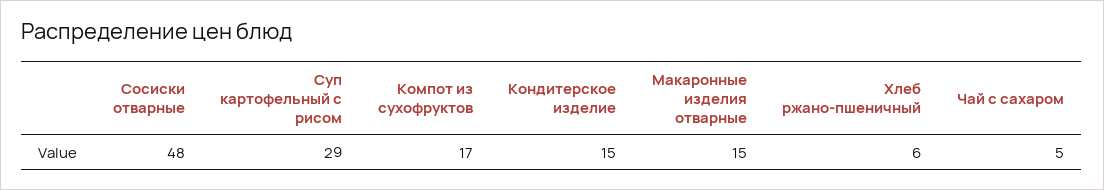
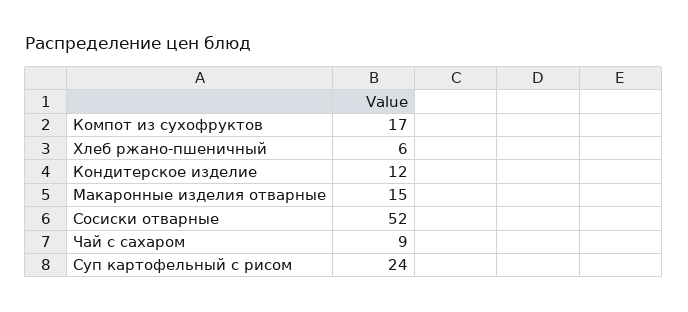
Сосиски отварные: 48 -> 52
Суп картофельный с рисом: 29 -> 24
Кондитерское изделие: 15 -> 12
Чай с сахаром: 5 -> 9

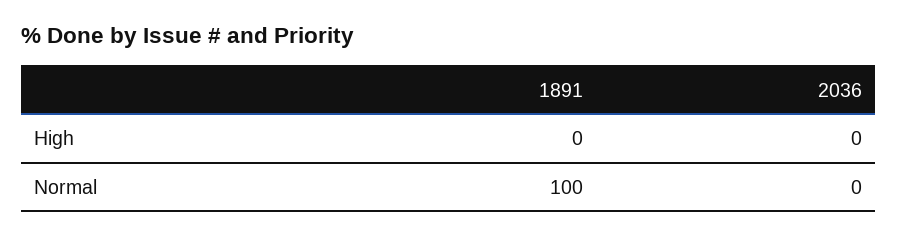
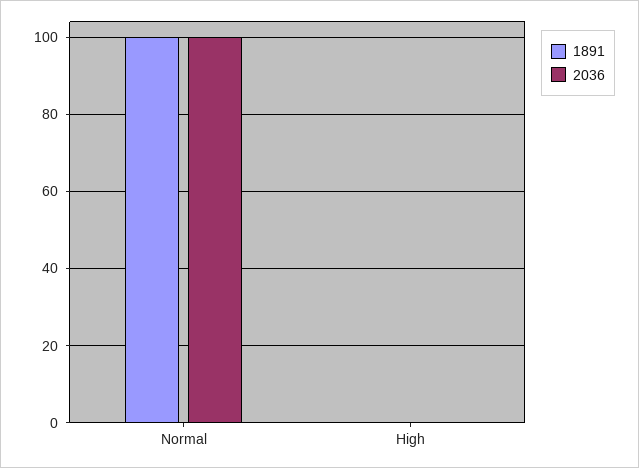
2036, Normal: 0 -> 100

PROBLEM DETAILS: Repeat the data above in full and exactly. Omit every image.

WRITTEN REPLY:
Сосиски отварные: 48 -> 52
Суп картофельный с рисом: 29 -> 24
Кондитерское изделие: 15 -> 12
Чай с сахаром: 5 -> 9

2036, Normal: 0 -> 100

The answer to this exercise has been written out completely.